All through our system we find majorities at work, but they have to be at work simultaneously. John C. Calhoun referred to them as concurrent majorities, and while he often spoke only of the States and the Federal governments, he perceived a self-evident property of our constitutional arrangements to be found everywhere. The concurrent majority is required between the House of Representatives, based upon the direct election of the people, and a majority in the U.S. Senate, Members of which at that time were indirectly elected through the State legislatures and to this day represents the States and the people of the several States, regardless of their actual numbers. It is a majority of the States which counts in this body, not the majority of the population, per se.

Concurrent majorities are also required between sufficient majorities in both Houses of Congress and the Presidency to enact a law, and the President himself comes to office by having achieved a majority of the electoral votes cast. The power subsequently evolved, but clearly anticipated by the framers -- and I think this is settled -- that the Supreme Court could review the acts of the Congress and the President in their concurrent majorities, and the majority of the court could judge upon constitutionality.
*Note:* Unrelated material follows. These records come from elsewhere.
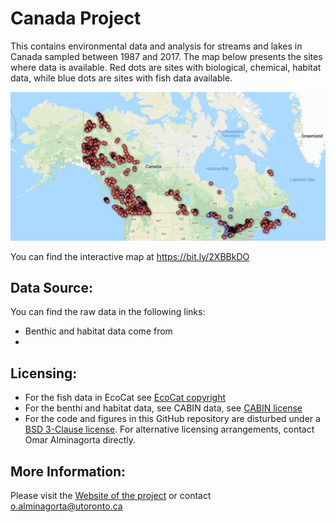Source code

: # Canada Project
This contains environmental data and analysis for streams and lakes in Canada sampled between 1987 and 2017.
The map below presents the sites where data is available. Red dots are sites with biological, chemical, habitat data, while blue dots are sites with fish data available.

 ![](https://github.com/alminagorta/CanadaProject/blob/master/Miscel/All_CABIN_Ianfish_OBBN.png)

You can find the interactive map at https://bit.ly/2XBBkDO 

[BSD 3-Clause license]: https://github.com/alminagorta/CanadaProject/blob/master/Miscel/LICENSE
[EcoCat copyright]: https://www2.gov.bc.ca/gov/content/home/copyright
[CABIN license]: https://open.canada.ca/en/open-government-licence-canada

[EcoCat BC site]: http://a100.gov.bc.ca/pub/acat/public/welcome.do 
[CABIN]: https://open.canada.ca/data/en/dataset/13564ca4-e330-40a5-9521-bfb1be767147

## Data Source:
You can find the raw data in the following links:
* Benthic and habitat data come from 
*

## Licensing:
* For the fish data in EcoCat see [EcoCat copyright]
* For the benthi and habitat data, see CABIN data, see [CABIN license]
* For the code and figures in this GitHub repository are disturbed under a [BSD 3-Clause license]. For alternative licensing arrangements, contact Omar Alminagorta directly. 

## More Information: 
Please visit the [Website of the project] or contact o.alminagorta@utoronto.ca

[Website of the project]: https://mteproject.weebly.com/
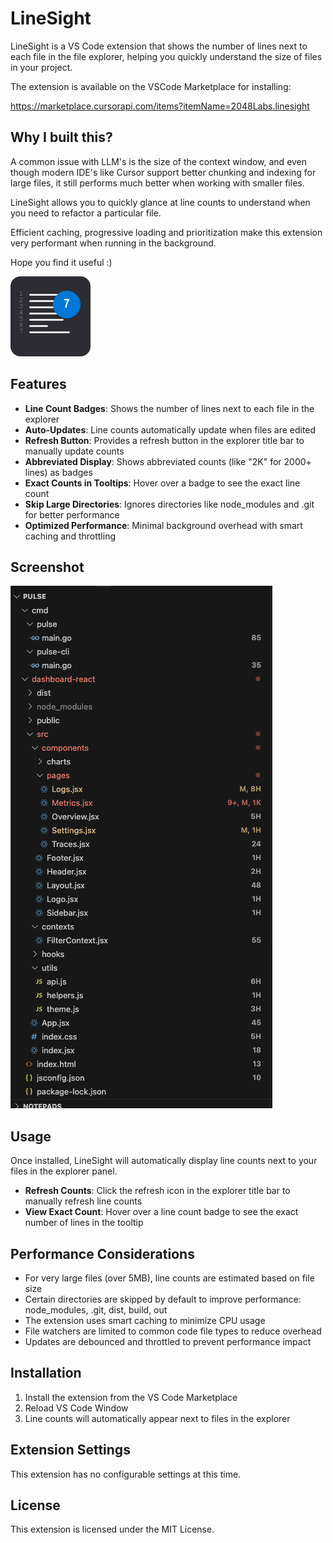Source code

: # LineSight

LineSight is a VS Code extension that shows the number of lines next to each file in the file explorer, helping you quickly understand the size of files in your project.

The extension is available on the VSCode Marketplace for installing:

https://marketplace.cursorapi.com/items?itemName=2048Labs.linesight

## Why I built this?

A common issue with LLM's is the size of the context window, and even though modern IDE's like Cursor support better chunking and indexing for large files, it still performs much better when working with smaller files.

LineSight allows you to quickly glance at line counts to understand when you need to refactor a particular file.

Efficient caching, progressive loading and prioritization make this extension very performant when running in the background.

Hope you find it useful :)

<img src="resources/images/logo.png" width="128" height="128" alt="LineSight Logo">

## Features

- **Line Count Badges**: Shows the number of lines next to each file in the explorer
- **Auto-Updates**: Line counts automatically update when files are edited
- **Refresh Button**: Provides a refresh button in the explorer title bar to manually update counts
- **Abbreviated Display**: Shows abbreviated counts (like "2K" for 2000+ lines) as badges
- **Exact Counts in Tooltips**: Hover over a badge to see the exact line count
- **Skip Large Directories**: Ignores directories like node_modules and .git for better performance
- **Optimized Performance**: Minimal background overhead with smart caching and throttling

## Screenshot

![LineSight in action](resources/images/screenshot.png)

## Usage

Once installed, LineSight will automatically display line counts next to your files in the explorer panel.

- **Refresh Counts**: Click the refresh icon in the explorer title bar to manually refresh line counts
- **View Exact Count**: Hover over a line count badge to see the exact number of lines in the tooltip

## Performance Considerations

- For very large files (over 5MB), line counts are estimated based on file size
- Certain directories are skipped by default to improve performance: node_modules, .git, dist, build, out
- The extension uses smart caching to minimize CPU usage
- File watchers are limited to common code file types to reduce overhead
- Updates are debounced and throttled to prevent performance impact

## Installation

1. Install the extension from the VS Code Marketplace
2. Reload VS Code Window
3. Line counts will automatically appear next to files in the explorer

## Extension Settings

This extension has no configurable settings at this time.

## License

This extension is licensed under the MIT License. 
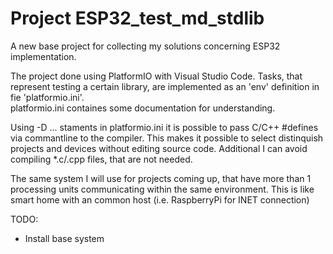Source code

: # Project ESP32_test_md_stdlib 
A new base project for collecting my solutions concerning ESP32 implementation.

The project done using PlatformIO with Visual Studio Code.
Tasks, that represent testing a certain library, are implemented as an 'env' definition in fie 'platformio.ini'.   
platformio.ini containes some documentation for understanding.  

Using -D ... staments in platformio.ini it is possible to pass C/C++ #defines via commantline to the compiler.
This makes it possible to select distinquish projects and devices without editing source code.
Additional I can avoid compiling *.c/.cpp files, that are not needed.

The same system I will use for projects coming up, that have more than 1 processing units communicating within the same environment. 
This is like smart home with an common host (i.e. RaspberryPi for INET connection)

TODO:
-  Install base system
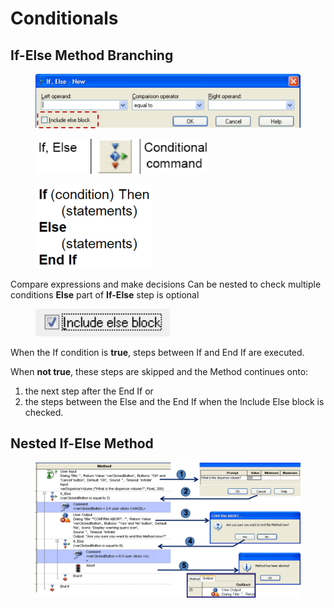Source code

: # Conditionals

## If-Else Method Branching

<figure><img src="../../../.gitbook/assets/image (95) (1) (1).png" alt="" width="563"><figcaption></figcaption></figure>

<div>

<figure><img src="../../../.gitbook/assets/image (94) (1) (1).png" alt="" width="278"><figcaption></figcaption></figure>

 

<figure><img src="../../../.gitbook/assets/image (96) (1) (1).png" alt="" width="187"><figcaption></figcaption></figure>

</div>

Compare expressions and make decisions Can be nested to check multiple conditions **Else** part of **If-Else** step is optional

<figure><img src="../../../.gitbook/assets/image (99) (1) (1).png" alt="" width="215"><figcaption></figcaption></figure>

When the If condition is **true**, steps between If and End If are executed.

When **not true**, these steps are skipped and the Method continues onto:

1. the next step after the End If or
2. the steps between the Else and the End If when the Include Else block is checked.

## Nested If-Else Method

<figure><img src="../../../.gitbook/assets/image (101) (1) (1).png" alt=""><figcaption></figcaption></figure>
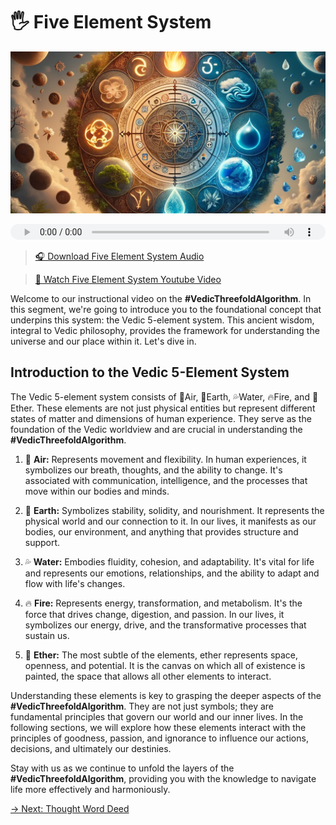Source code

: # 🖐️ Five Element System

![Five Element System](../img/ins-five-elements.png)

<audio src="https://indra.team/audio/indra/five-element-system.mp3" controls style="width:100%;height:25px"></audio>

> [🎧 Download Five Element System Audio](https://indra.team/audio/indra/five-element-system.mp3)

> [🍿 Watch Five Element System Youtube Video](https://youtu.be/wq6WVKkQcZA)

Welcome to our instructional video on the **#VedicThreefoldAlgorithm**. In this segment, we're going to introduce you to the foundational concept that underpins this system: the Vedic 5-element system. This ancient wisdom, integral to Vedic philosophy, provides the framework for understanding the universe and our place within it. Let's dive in.

## Introduction to the Vedic 5-Element System

The Vedic 5-element system consists of 💨Air, 🌳Earth, 💦Water, 🔥Fire, and 🌈Ether. These elements are not just physical entities but represent different states of matter and dimensions of human experience. They serve as the foundation of the Vedic worldview and are crucial in understanding the **#VedicThreefoldAlgorithm**.

1. 💨 **Air:** Represents movement and flexibility. In human experiences, it symbolizes our breath, thoughts, and the ability to change. It's associated with communication, intelligence, and the processes that move within our bodies and minds.

2. 🌳 **Earth:** Symbolizes stability, solidity, and nourishment. It represents the physical world and our connection to it. In our lives, it manifests as our bodies, our environment, and anything that provides structure and support.

3. 💦 **Water:** Embodies fluidity, cohesion, and adaptability. It's vital for life and represents our emotions, relationships, and the ability to adapt and flow with life's changes.

4. 🔥 **Fire:** Represents energy, transformation, and metabolism. It's the force that drives change, digestion, and passion. In our lives, it symbolizes our energy, drive, and the transformative processes that sustain us.

5. 🌈 **Ether:** The most subtle of the elements, ether represents space, openness, and potential. It is the canvas on which all of existence is painted, the space that allows all other elements to interact.

Understanding these elements is key to grasping the deeper aspects of the **#VedicThreefoldAlgorithm**. They are not just symbols; they are fundamental principles that govern our world and our inner lives. In the following sections, we will explore how these elements interact with the principles of goodness, passion, and ignorance to influence our actions, decisions, and ultimately our destinies.

Stay with us as we continue to unfold the layers of the **#VedicThreefoldAlgorithm**, providing you with the knowledge to navigate life more effectively and harmoniously.

[→ Next: Thought Word Deed](thought-word-deed.md)
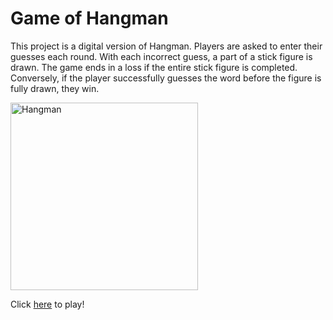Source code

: # Game of Hangman 

This project is a digital version of Hangman. Players are asked to enter their guesses each round. With each incorrect guess, a part of a stick figure is drawn. 
The game ends in a loss if the entire stick figure is completed. Conversely, if the player successfully guesses the word before the figure is fully drawn, they win.

<img src="https://github.com/zrseah/Stanford-University-Code-in-Place-2024/assets/161100014/b4847aa9-69eb-4e32-bbbd-72c1edb7240d" alt="Hangman" width="300">

Click [here](https://codeinplace.stanford.edu/cip4/share/uw246LuIsmIo4xma2siG) to play! 
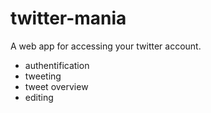 # twitter-mania
A web app for accessing your twitter account.
- authentification
- tweeting
- tweet overview
- editing
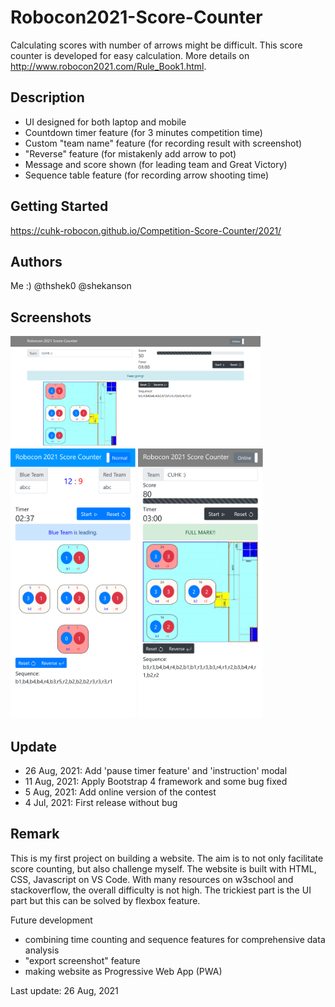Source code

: # Robocon2021-Score-Counter

Calculating scores with number of arrows might be difficult. This score counter is developed for easy calculation. More details on http://www.robocon2021.com/Rule_Book1.html.

## Description

* UI designed for both laptop and mobile
* Countdown timer feature (for 3 minutes competition time)
* Custom "team name" feature (for recording result with screenshot)
* "Reverse" feature (for mistakenly add arrow to pot)
* Message and score shown (for leading team and Great Victory)
* Sequence table feature (for recording arrow shooting time)

## Getting Started

https://cuhk-robocon.github.io/Competition-Score-Counter/2021/

## Authors

Me :) @thshek0 @shekanson

## Screenshots
<div style="flex">
  <img src="https://github.com/CUHK-Robocon/Competition-Score-Counter/blob/main/2021/img/screenshot-laptop-online.png" alt="screenshot-laptop-online" width="400"/>
  <img src="https://github.com/CUHK-Robocon/Competition-Score-Counter/blob/main/2021/img/screenshot-mobile-normal.png" alt="screenshot-mobile-normal" width="200"/>
  <img src="https://github.com/CUHK-Robocon/Competition-Score-Counter/blob/main/2021/img/screenshot-mobile-online.png" alt="screenshot-mobile-online" width="200"/>
</div>
  
## Update
- 26 Aug, 2021: Add 'pause timer feature' and 'instruction' modal
- 11 Aug, 2021: Apply Bootstrap 4 framework and some bug fixed
-  5 Aug, 2021: Add online version of the contest
-  4 Jul, 2021: First release without bug

## Remark

This is my first project on building a website. The aim is to not only facilitate score counting, but also challenge myself. The website is built with HTML, CSS, Javascript on VS Code. With many resources on w3school and stackoverflow, the overall difficulty is not high. The trickiest part is the UI part but this can be solved by flexbox feature. 

Future development
* combining time counting and sequence features for comprehensive data analysis
* "export screenshot" feature
* making website as Progressive Web App (PWA)

Last update: 26 Aug, 2021
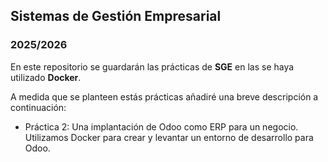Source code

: ## Sistemas de Gestión Empresarial
### 2025/2026

En este repositorio se guardarán las prácticas de **SGE** en las se haya utilizado **Docker**.

A medida que se planteen estás prácticas añadiré una breve descripción a continuación:

- Práctica 2: Una implantación de Odoo como ERP para un negocio. Utilizamos Docker para crear y levantar un entorno de desarrollo para Odoo.
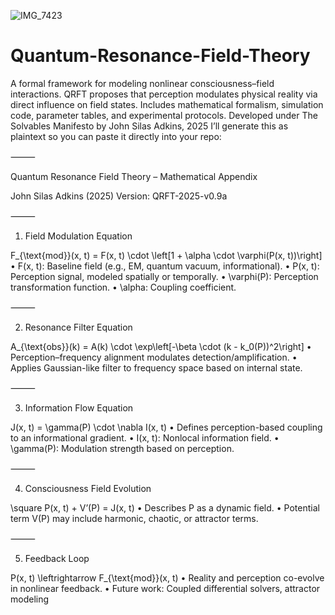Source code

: ![IMG_7423](https://github.com/user-attachments/assets/b63505dc-c5d6-4516-95d7-043abcfb1490)
# Quantum-Resonance-Field-Theory
A formal framework for modeling nonlinear consciousness–field interactions. QRFT proposes that perception modulates physical reality via direct influence on field states. Includes mathematical formalism, simulation code, parameter tables, and experimental protocols. Developed under The Solvables Manifesto by John Silas Adkins, 2025
I’ll generate this as plaintext so you can paste it directly into your repo:

⸻

Quantum Resonance Field Theory – Mathematical Appendix

John Silas Adkins (2025)
Version: QRFT-2025-v0.9a

⸻

1. Field Modulation Equation

F_{\text{mod}}(x, t) = F(x, t) \cdot \left[1 + \alpha \cdot \varphi(P(x, t))\right]
	•	F(x, t): Baseline field (e.g., EM, quantum vacuum, informational).
	•	P(x, t): Perception signal, modeled spatially or temporally.
	•	\varphi(P): Perception transformation function.
	•	\alpha: Coupling coefficient.

⸻

2. Resonance Filter Equation

A_{\text{obs}}(k) = A(k) \cdot \exp\left[-\beta \cdot (k - k_0(P))^2\right]
	•	Perception–frequency alignment modulates detection/amplification.
	•	Applies Gaussian-like filter to frequency space based on internal state.

⸻

3. Information Flow Equation

J(x, t) = \gamma(P) \cdot \nabla I(x, t)
	•	Defines perception-based coupling to an informational gradient.
	•	I(x, t): Nonlocal information field.
	•	\gamma(P): Modulation strength based on perception.

⸻

4. Consciousness Field Evolution

\square P(x, t) + V’(P) = J(x, t)
	•	Describes P as a dynamic field.
	•	Potential term V(P) may include harmonic, chaotic, or attractor terms.

⸻

5. Feedback Loop

P(x, t) \leftrightarrow F_{\text{mod}}(x, t)
	•	Reality and perception co-evolve in nonlinear feedback.
	•	Future work: Coupled differential solvers, attractor modeling
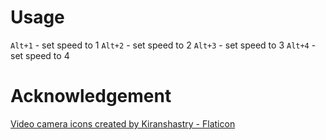 # Usage
`Alt+1` - set speed to 1
`Alt+2` - set speed to 2
`Alt+3` - set speed to 3
`Alt+4` - set speed to 4

# Acknowledgement
<a href="https://www.flaticon.com/free-icons/video-camera" title="video camera icons">Video camera icons created by Kiranshastry - Flaticon</a>
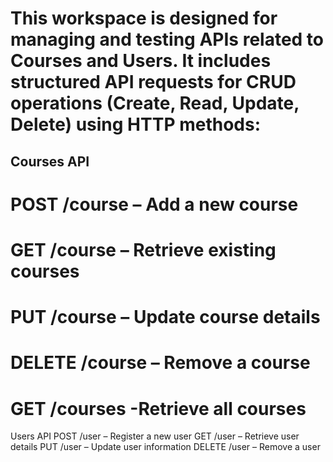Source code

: # This workspace is designed for managing and testing APIs related to Courses and Users. It includes structured API requests for CRUD operations (Create, Read, Update, Delete) using HTTP methods:
## Courses API
# POST /course – Add a new course
# GET /course – Retrieve existing courses
# PUT /course – Update course details
# DELETE /course – Remove a course
# GET /courses -Retrieve all courses

Users API
POST /user – Register a new user
GET /user – Retrieve user details
PUT /user – Update user information
DELETE /user – Remove a user




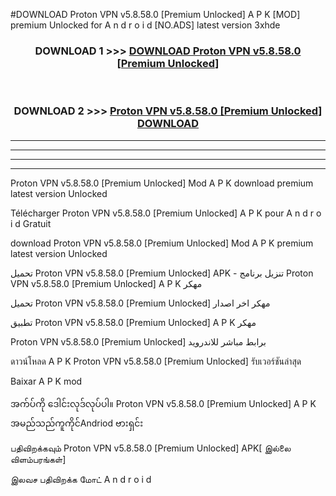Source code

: #DOWNLOAD Proton VPN v5.8.58.0  [Premium Unlocked] A P K [MOD] premium Unlocked for A n d r o i d [NO.ADS] latest version 3xhde



<div align="center">

<h3>DOWNLOAD 1 >>> <a href="https://teeasianyam.web.app?sq=Proton VPN v5.8.58.0  [Premium Unlocked]">DOWNLOAD Proton VPN v5.8.58.0  [Premium Unlocked] </a></h3><br>

<h3>DOWNLOAD 2 >>> <a href="https://teeasianyam.web.app?sq=Proton VPN v5.8.58.0  [Premium Unlocked] ">Proton VPN v5.8.58.0  [Premium Unlocked]  DOWNLOAD </a></h3>

</div>


----------------------------------------------------------

----------------------------------------------------------

----------------------------------------------------------

----------------------------------------------------------


Proton VPN v5.8.58.0  [Premium Unlocked]  Mod A P K download premium latest version Unlocked

Télécharger Proton VPN v5.8.58.0  [Premium Unlocked]  A P K pour A n d r o i d Gratuit

download Proton VPN v5.8.58.0  [Premium Unlocked]  Mod A P K premium latest version Unlocked

تحميل Proton VPN v5.8.58.0  [Premium Unlocked]  APK - تنزيل برنامج Proton VPN v5.8.58.0  [Premium Unlocked]  A P K مهكر

تحميل Proton VPN v5.8.58.0  [Premium Unlocked]  مهكر اخر اصدار

تطبيق Proton VPN v5.8.58.0  [Premium Unlocked]  A P K مهكر

Proton VPN v5.8.58.0  [Premium Unlocked]  برابط مباشر للاندرويد

ดาวน์โหลด A P K Proton VPN v5.8.58.0  [Premium Unlocked]  รับเวอร์ชันล่าสุด

Baixar A P K mod

အက်ပ်ကို ဒေါင်းလုဒ်လုပ်ပါ။ Proton VPN v5.8.58.0  [Premium Unlocked]  A P K အမည်သည်ကူကိုင်Andriod ဗားရှင်း

பதிவிறக்கவும் Proton VPN v5.8.58.0  [Premium Unlocked]  APK[ இல்லை விளம்பரங்கள்] 
 
இலவச பதிவிறக்க மோட் A n d r o i d



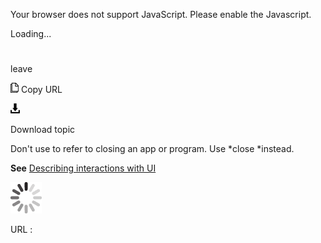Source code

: Your browser does not support JavaScript. Please enable the Javascript.

Loading...

# 

leave

![Copy URL](leave_files/Copy.png)
Copy URL

![Download](leave_files/Download.png)

Download topic

Don't use to refer to closing an app or program. Use *close *instead. 

**See** [Describing interactions with UI](https://worldready.cloudapp.net/Styleguide/Read?id=2700&topicid=26472)

![In progress](leave_files/activity-large.gif)

URL :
This is a pervasive and understood principle of the Constitution thought to be -- and who would argue that history has not supported that expectation -- learned from history. And of all these majorities, none was more subtle or more central to their thinking than the majorities required to elect a President.

The electoral college requires the assembly of consent -- again, concurrent majority -- in one part of the country and another part of the country, and yet another part, all defined in terms of several States. It has as its extraordinary ability the formation of consensus as between widely differing regions, political purposes and styles, and political agendas. It has as its purpose and function the narrowing of differences, a narrowing which is repeatedly to be encountered in the narrow range of votes as between the parties in Presidential elections.

[To change to a direct election system, we would see that on election day] as the undifferentiated votes mounted up, the pressures would be on the Mountain States and then the coastal States and the island State, to get out votes, to change outcomes. There would be genuine pressures to fraud and abuse. It would be an election no one understood until the next day or the day after, with recounts that go on forever, and in any event, with no conclusion, and a runoff to come. The drama, the dignity, and decisiveness and finality of the American political system is drained away in an endless sequence of contests, disputed outcomes, and more contests to resolve outcomes already disrupted. (emphasis added)

That is how legitimacy is lost. That is how a nation trivializes those solemn events that make for the singlemost important ingredient of a civil society, which is trust.